Here’s the latest out of Arlington…
- GM Jon Daniels cited a right-handed hitter who can play left field and first base as an “important” need for the team, Jeff Wilson of the Fort Worth Star-Telegram reports. Such a player could both platoon with Mitch Moreland and fill in for Josh Hamilton in left, or possibly act as cover should Hamilton again miss significant time with injuries. Ryan Rua or Patrick Kivlehan are internal options who lack experience in such a role, while the free agent market offers some possibilities at both positions (Steve Pearce, Sean Rodriguez) or one or the other. The best-case scenario for Texas, of course, would be that Hamilton stays healthy, and with that still a possibility, the Rangers aren’t likely to invest in a major left field upgrade like Justin Upton.

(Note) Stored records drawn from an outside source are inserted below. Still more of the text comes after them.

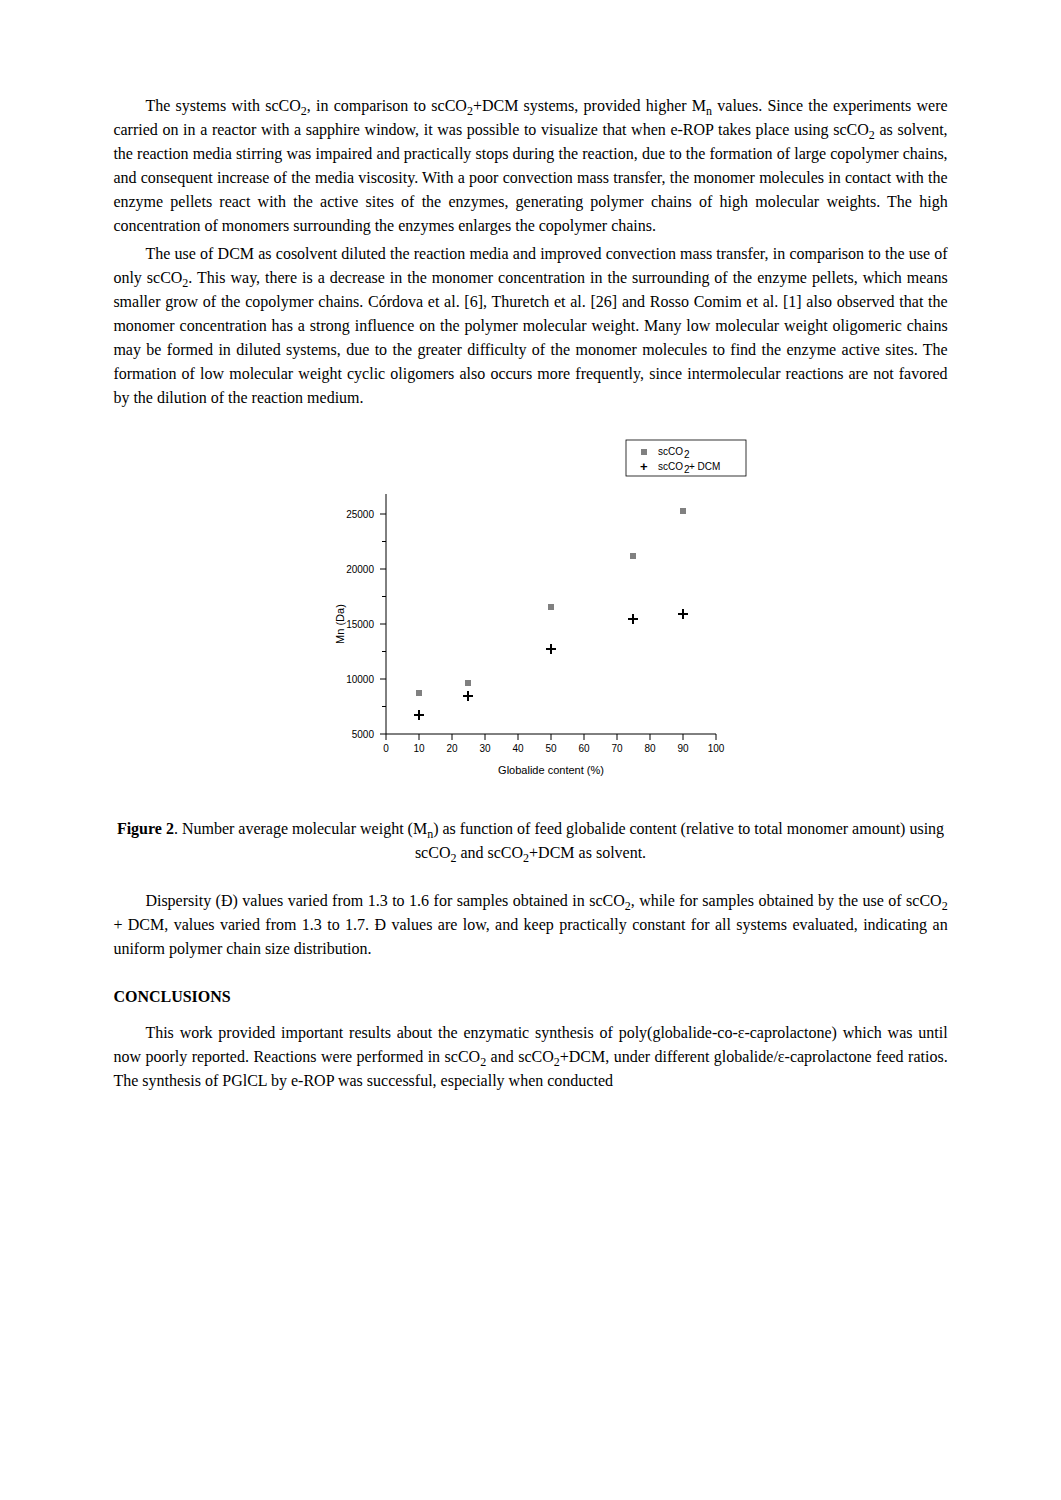The systems with scCO2, in comparison to scCO2+DCM systems, provided higher Mn values. Since the experiments were carried on in a reactor with a sapphire window, it was possible to visualize that when e-ROP takes place using scCO2 as solvent, the reaction media stirring was impaired and practically stops during the reaction, due to the formation of large copolymer chains, and consequent increase of the media viscosity. With a poor convection mass transfer, the monomer molecules in contact with the enzyme pellets react with the active sites of the enzymes, generating polymer chains of high molecular weights. The high concentration of monomers surrounding the enzymes enlarges the copolymer chains.
The use of DCM as cosolvent diluted the reaction media and improved convection mass transfer, in comparison to the use of only scCO2. This way, there is a decrease in the monomer concentration in the surrounding of the enzyme pellets, which means smaller grow of the copolymer chains. Córdova et al. [6], Thuretch et al. [26] and Rosso Comim et al. [1] also observed that the monomer concentration has a strong influence on the polymer molecular weight. Many low molecular weight oligomeric chains may be formed in diluted systems, due to the greater difficulty of the monomer molecules to find the enzyme active sites. The formation of low molecular weight cyclic oligomers also occurs more frequently, since intermolecular reactions are not favored by the dilution of the reaction medium.
scCO 2 + scCO 2 + DCM 5000 10000 15000 20000 25000 0 10 20 30 40 50 60 70 80 90 100 Globalide content (%) Mn (Da)
Figure 2. Number average molecular weight (Mn) as function of feed globalide content (relative to total monomer amount) using scCO2 and scCO2+DCM as solvent.
Dispersity (Đ) values varied from 1.3 to 1.6 for samples obtained in scCO2, while for samples obtained by the use of scCO2 + DCM, values varied from 1.3 to 1.7. Đ values are low, and keep practically constant for all systems evaluated, indicating an uniform polymer chain size distribution.
Conclusions
This work provided important results about the enzymatic synthesis of poly(globalide-co-ε-caprolactone) which was until now poorly reported. Reactions were performed in scCO2 and scCO2+DCM, under different globalide/ε-caprolactone feed ratios. The synthesis of PGlCL by e-ROP was successful, especially when conducted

- Also from Wilson’s piece, he interestingly notes that the Rangers checked in with the Reds on Todd Frazier, though “nothing came out of [the] conversation.” Frazier, who played some left in the minors, would’ve been used as that first base/left field bat rather than his usual third base spot, which is obviously spoken for by Adrian Beltre. Presumably Frazier would’ve gotten more regular playing time than a regular platooner, and with Beltre a free agent after 2016, Frazier could’ve then been an option to replace him at the hot corner.
- The Rangers like Mike Napoli but the first base/DH situation is already pretty filled by Moreland and Prince Fielder, Evan Grant of the Dallas Morning News writes. “Mike probably fits us best if there is another move where we get presented with something on the trade front that opens some playing time up,” Daniels said. Moreland is clearly much more likely to be dealt than Fielder, and Grant opines that the Pirates could be a good fit due to Moreland’s long relationship with Bucs manager Clint Hurdle and their need at first base with Pedro Alvarez gone.
- In another piece from Grant, he talks to Daniels about how the Rangers will go about acquiring starters in what has become a particularly expensive market for pitching. As Daniels notes, the Rangers “were kind of anticipating this kind of market” which is why they instead got a long-term ace in Cole Hamels last summer. That deal cost them a hefty sum in prospects but it could end up costing Texas less than what other teams have paid to sign or acquire top-of-the-rotation arms this winter. Daniels doesn’t anticipate making another major deal of minor leaguers to add another pitcher. Grant suggests a few lower-cost options, like re-signing Colby Lewis or signing non-tendered free agents like Henderson Alvarez or Mike Minor who could be buy-low candidates.